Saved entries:
↓

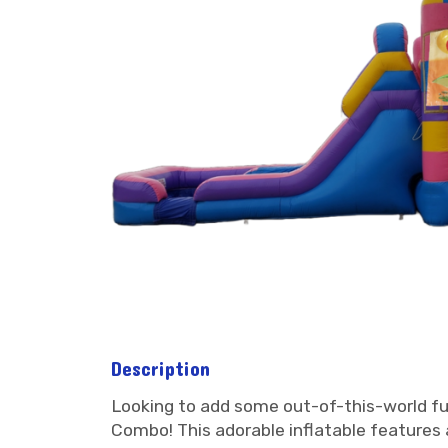
Description
Looking to add some out-of-this-world fu
Combo! This adorable inflatable features a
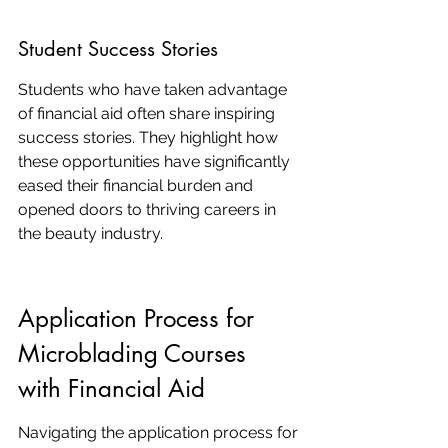
Student Success Stories
Students who have taken advantage 
of financial aid often share inspiring 
success stories. They highlight how 
these opportunities have significantly 
eased their financial burden and 
opened doors to thriving careers in 
the beauty industry.
Application Process for 
Microblading Courses 
with Financial Aid
Navigating the application process for 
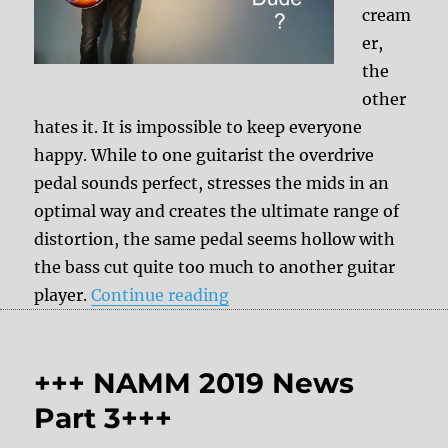
cream
er,
the
other
hates it. It is impossible to keep everyone
happy. While to one guitarist the overdrive
pedal sounds perfect, stresses the mids in an
optimal way and creates the ultimate range of
distortion, the same pedal seems hollow with
the bass cut quite too much to another guitar
“Effect pedals interacting 
player.
Continue reading
+++ NAMM 2019 News
Part 3+++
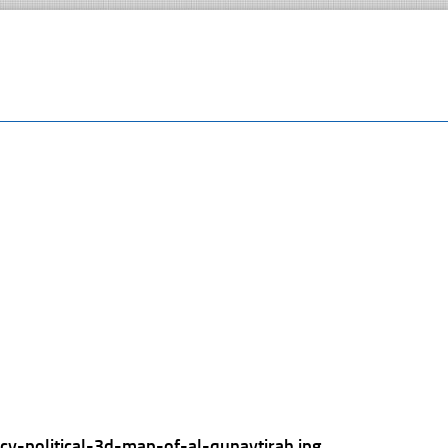
cy-political-3d-map-of-al-qunaytirah.jpg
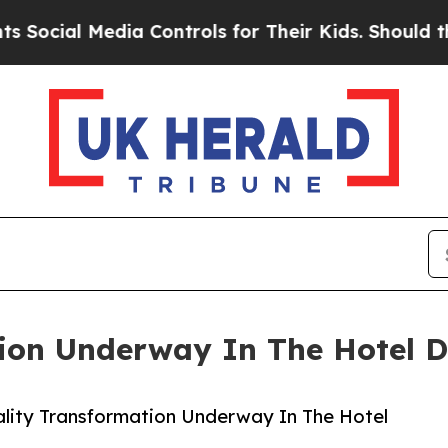
dia Controls for Their Kids. Should the US?
The P
ion Underway In The Hotel D
lity Transformation Underway In The Hotel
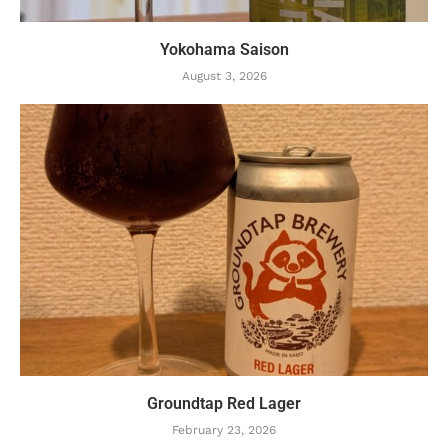
Yokohama Saison
August 3, 2026
Groundtap Red Lager
February 23, 2026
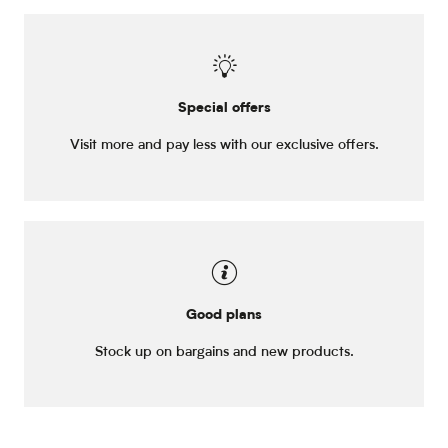
Special offers
Visit more and pay less with our exclusive offers.
Good plans
Stock up on bargains and new products.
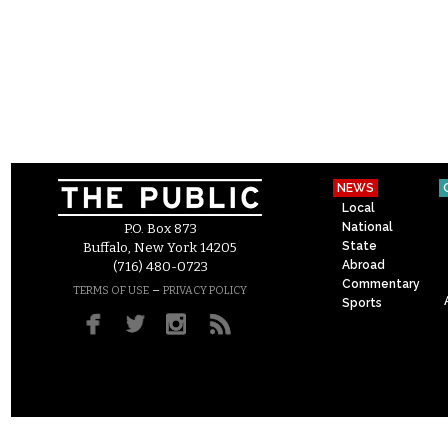
NEWS
Local
National
P.O. Box 873
State
Buffalo, New York 14205
Abroad
(716) 480-0723
Commentary
–
TERMS OF USE
PRIVACY POLICY
Sports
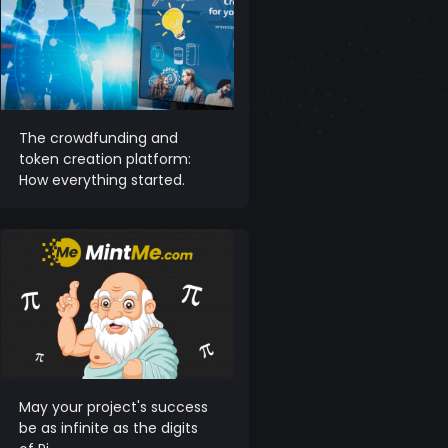
The crowdfunding and
token creation platform:
How everything started.
May your project's success
be as infinite as the digits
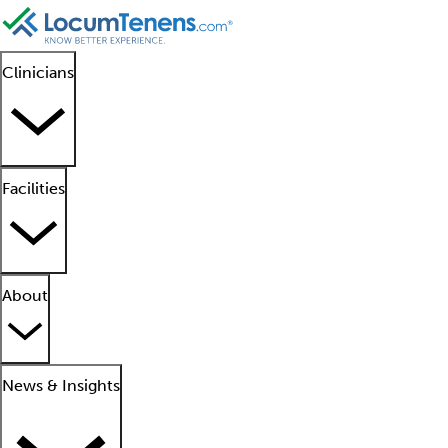
Clinicians
Facilities
About
News & Insights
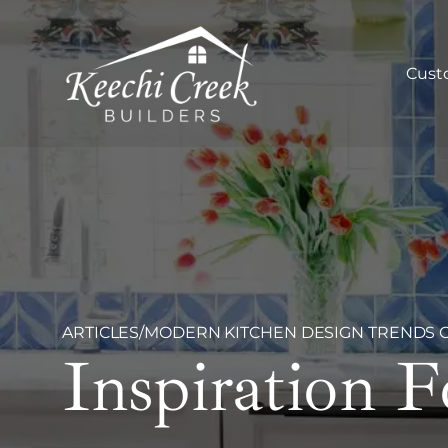
Cust
ARTICLES
/
MODERN KITCHEN DESIGN TRENDS OF
Inspiration 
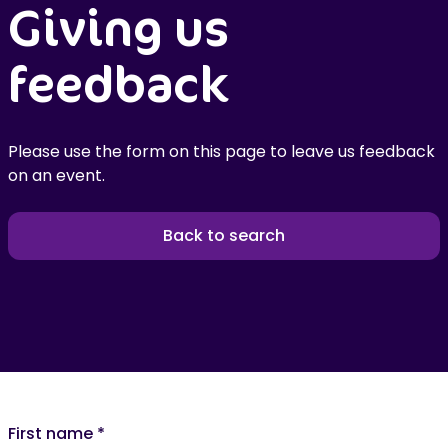
Giving us
feedback
Please use the form on this page to leave us feedback
on an event.
Back to search
First name
*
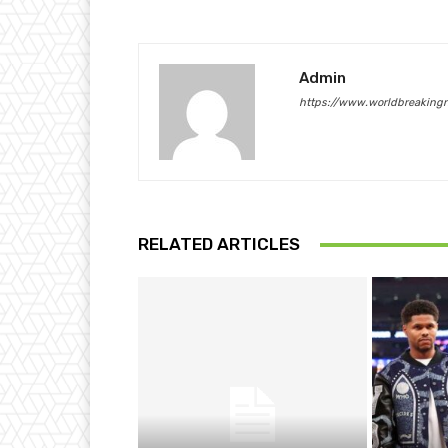
Admin
https://www.worldbreaking
RELATED ARTICLES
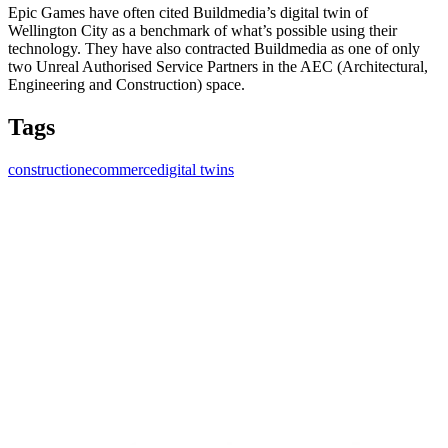
Epic Games have often cited Buildmedia’s digital twin of
Wellington City as a benchmark of what’s possible using their
technology. They have also contracted Buildmedia as one of only
two Unreal Authorised Service Partners in the AEC (Architectural,
Engineering and Construction) space.
Tags
construction
ecommerce
digital twins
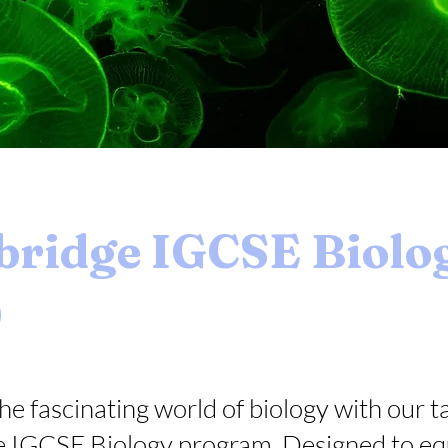
ridge IGCSE Biolo
0
he fascinating world of biology with our t
 IGCSE Biology program. Designed to eq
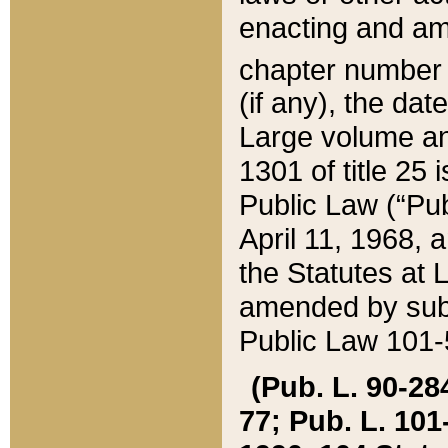
enacting and ame
chapter numbe
(if any), the da
Large volume an
1301 of title 25 
Public Law (“Pu
April 11, 1968, 
the Statutes at 
amended by subs
Public Law 101-5
(Pub. L. 90-284,
77; Pub. L. 101-5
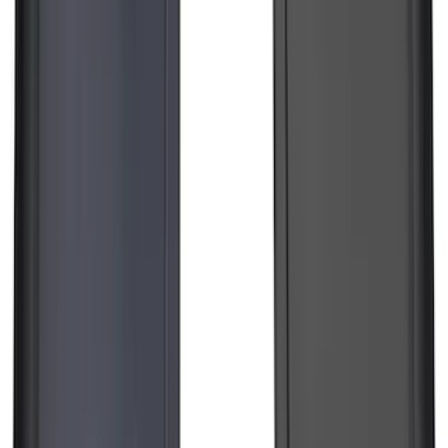
SKU
:
PC3Z15A416A
Edge 2019-2024 Cargo Cover
SKU
:
KT4Z5845440AA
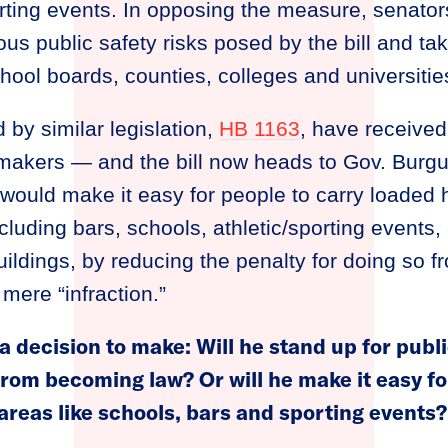
orting events. In opposing the measure, senato
ous public safety risks posed by the bill and ta
hool boards, counties, colleges and universitie
 by similar legislation,
HB 1163
, have received r
wmakers — and the bill now heads to Gov. Burgu
would make it easy for people to carry loaded
cluding bars, schools, athletic/sporting events,
ldings, by reducing the penalty for doing so f
ere “infraction.”
 decision to make: Will he stand up for publi
rom becoming law? Or will he make it easy fo
 areas like schools, bars and sporting events?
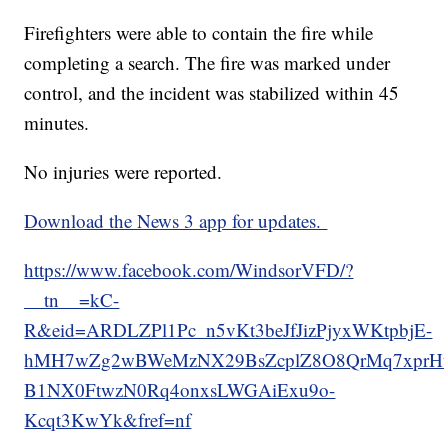
Firefighters were able to contain the fire while
completing a search. The fire was marked under
control, and the incident was stabilized within 45
minutes.
No injuries were reported.
Download the News 3 app for updates.
https://www.facebook.com/WindsorVFD/?
__tn__=kC-
R&eid=ARDLZPl1Pc_n5vKt3beJfJizPjyxWKtpbjE-
hMH7wZg2wBWeMzNX29BsZcplZ8O8QrMq7xprHt9j
B1NX0FtwzN0Rq4onxsLWGAiExu9o-
Kcqt3KwYk&fref=nf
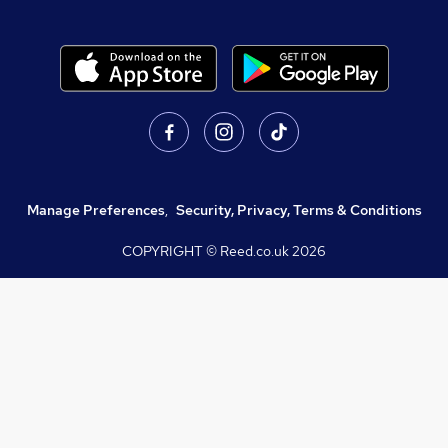
Manage Preferences
,
Security, Privacy, Terms & Conditions
COPYRIGHT © Reed.co.uk
2026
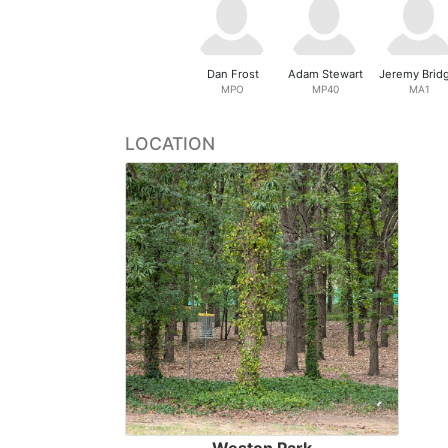
Dan Frost
Adam Stewart
Jeremy Brid
MPO
MP40
MA1
LOCATION
Weston Park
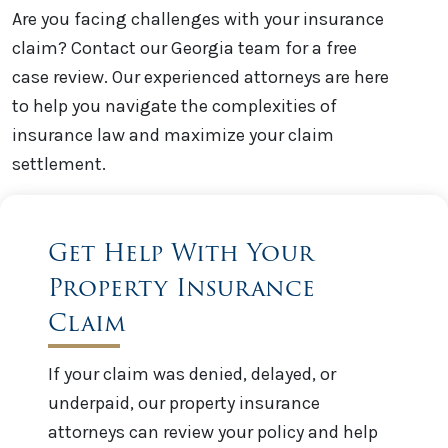
Are you facing challenges with your insurance
claim? Contact our Georgia team for a free
case review. Our experienced attorneys are here
to help you navigate the complexities of
insurance law and maximize your claim
settlement.
Get Help With Your
Property Insurance
Claim
If your claim was denied, delayed, or
underpaid, our property insurance
attorneys can review your policy and help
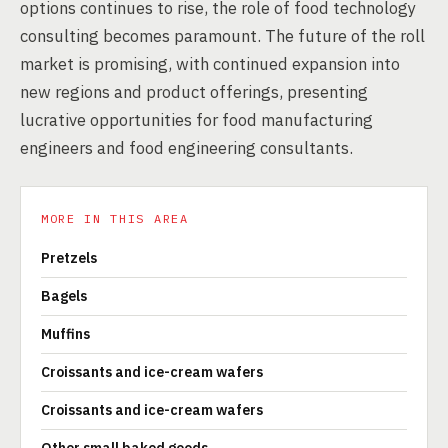
options continues to rise, the role of food technology
consulting becomes paramount. The future of the roll
market is promising, with continued expansion into
new regions and product offerings, presenting
lucrative opportunities for food manufacturing
engineers and food engineering consultants.
MORE IN THIS AREA
Pretzels
Bagels
Muffins
Croissants and ice-cream wafers
Croissants and ice-cream wafers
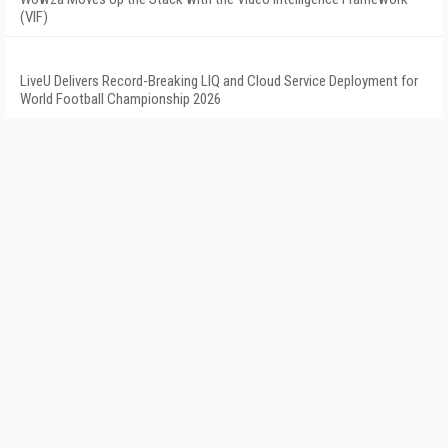
(VIF)
LiveU Delivers Record-Breaking LIQ and Cloud Service Deployment for
World Football Championship 2026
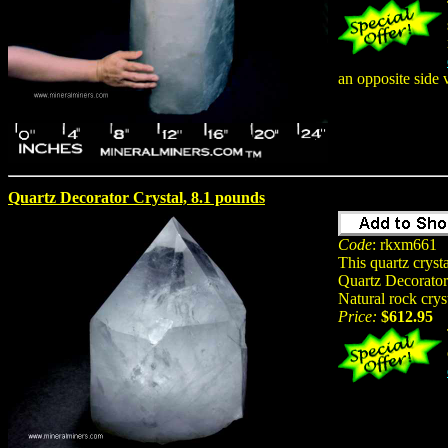
an opposite side 
Quartz Decorator Crystal, 8.1 pounds
Code
: rkxm661
This quartz crys
Quartz Decorator 
Natural rock crys
Price:
$612.95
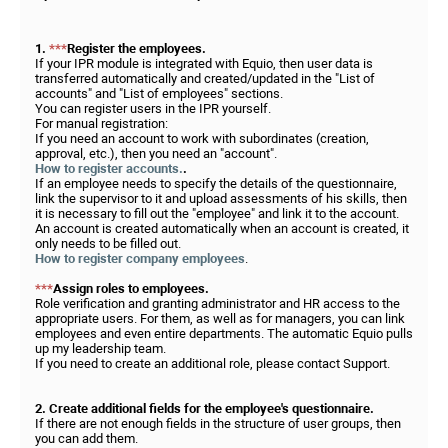
1.
***
Register the employees.
If your IPR module is integrated with Equio, then user data is
transferred automatically and created/updated in the "List of
accounts" and "List of employees" sections.
You can register users in the IPR yourself.
For manual registration:
If you need an account to work with subordinates (creation,
approval, etc.), then you need an "account".
How to register accounts.
.
If an employee needs to specify the details of the questionnaire,
link the supervisor to it and upload assessments of his skills, then
it is necessary to fill out the "employee" and link it to the account.
An account is created automatically when an account is created, it
only needs to be filled out.
How to register company employees
.
***
Assign roles to employees.
Role verification and granting administrator and HR access to the
appropriate users. For them, as well as for managers, you can link
employees and even entire departments. The automatic Equio pulls
up my leadership team.
If you need to create an additional role, please contact Support.
2. Create additional fields for the employee's questionnaire.
If there are not enough fields in the structure of user groups, then
you can add them.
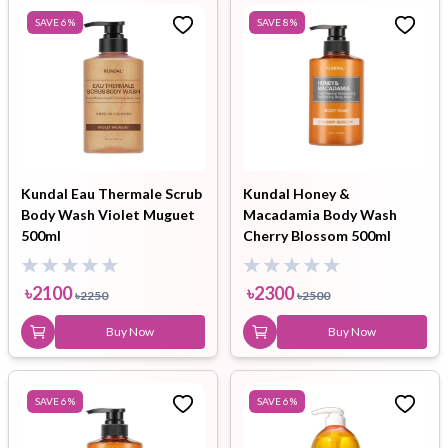
SAVE
6
%
SAVE
8
%
Kundal Eau Thermale Scrub
Kundal Honey &
Body Wash Violet Muguet
Macadamia Body Wash
500ml
Cherry Blossom 500ml
৳
2100
৳
2300
৳
2250
৳
2500
Buy Now
Buy Now
SAVE
6
%
SAVE
6
%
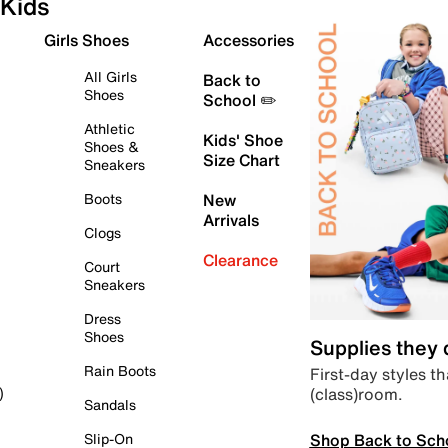
Kids
Girls Shoes
Accessories
All Girls
Back to
Shoes
School ✏️
Athletic
Kids' Shoe
Shoes &
Size Chart
Sneakers
Boots
New
Arrivals
Clogs
Clearance
Court
Sneakers
Dress
Shoes
Supplies they
Rain Boots
First-day styles th
(class)room.
)
Sandals
Shop Back to Sch
Slip-On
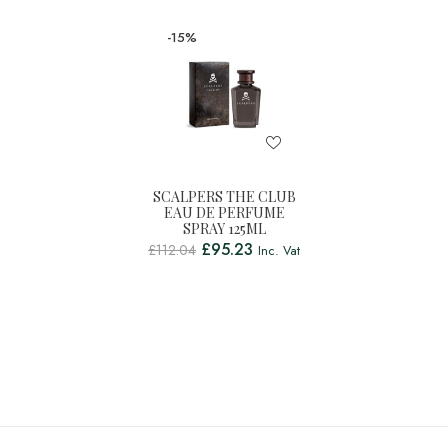
-15%
SCALPERS THE CLUB
EAU DE PERFUME
SPRAY 125ML
£
95.23
£
112.04
Inc. Vat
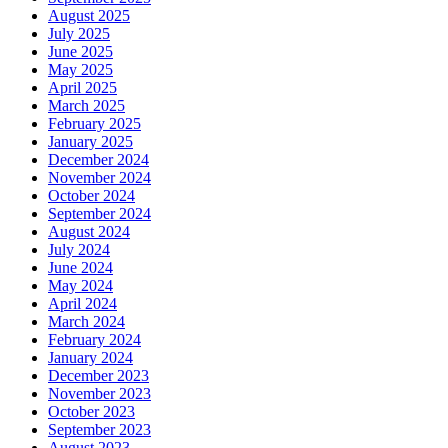
August 2025
July 2025
June 2025
May 2025
April 2025
March 2025
February 2025
January 2025
December 2024
November 2024
October 2024
September 2024
August 2024
July 2024
June 2024
May 2024
April 2024
March 2024
February 2024
January 2024
December 2023
November 2023
October 2023
September 2023
August 2023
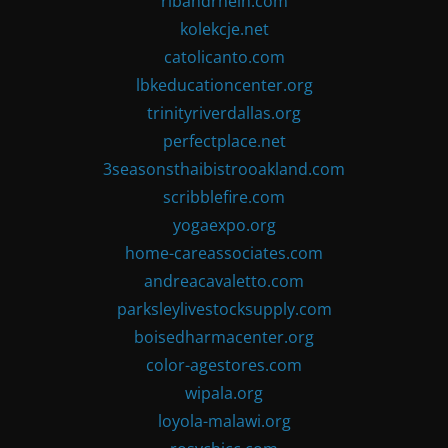
ribandrhein.com
kolekcje.net
catolicanto.com
lbkeducationcenter.org
trinityriverdallas.org
perfectplace.net
3seasonsthaibistrooakland.com
scribblefire.com
yogaexpo.org
home-careassociates.com
andreacavaletto.com
parksleylivestocksupply.com
boisedharmacenter.org
color-agestores.com
wipala.org
loyola-malawi.org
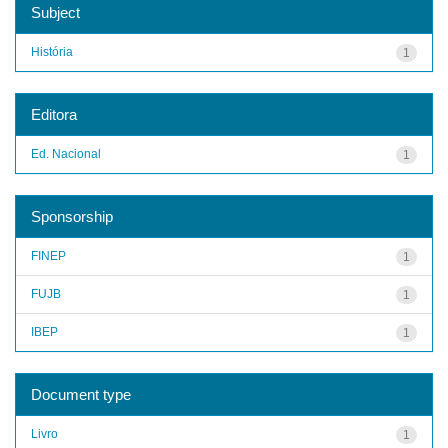
Subject
História
1
Editora
Ed. Nacional
1
Sponsorship
FINEP
1
FUJB
1
IBEP
1
Document type
Livro
1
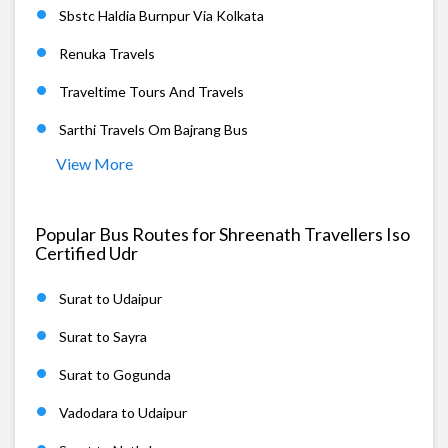
Sbstc Haldia Burnpur Via Kolkata
Renuka Travels
Traveltime Tours And Travels
Sarthi Travels Om Bajrang Bus
View More
Popular Bus Routes for Shreenath Travellers Iso
Certified Udr
Surat to Udaipur
Surat to Sayra
Surat to Gogunda
Vadodara to Udaipur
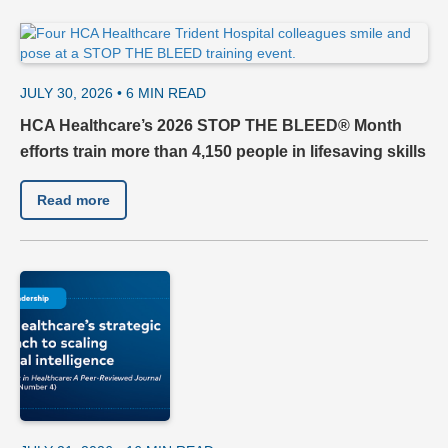
JULY 30, 2026 •
6
MIN READ
HCA Healthcare’s 2026 STOP THE BLEED® Month
efforts train more than 4,150 people in lifesaving skills
Read more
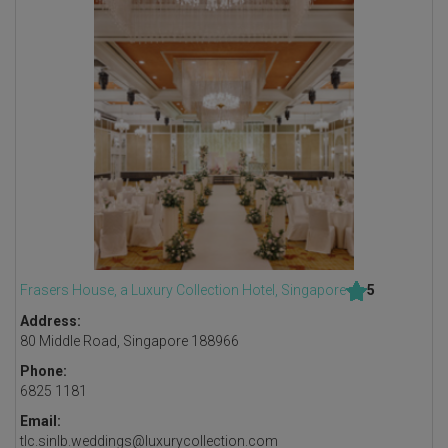
Frasers House, a Luxury Collection Hotel, Singapore
5
Address:
80 Middle Road, Singapore 188966
Phone:
6825 1181
Email:
tlc.sinlb.weddings@luxurycollection.com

↑

• Problem: Using the entries, return every line where the word "review" can be found.

• Response to the task:
case review. Our experienced attorneys are here
attorneys can review your policy and help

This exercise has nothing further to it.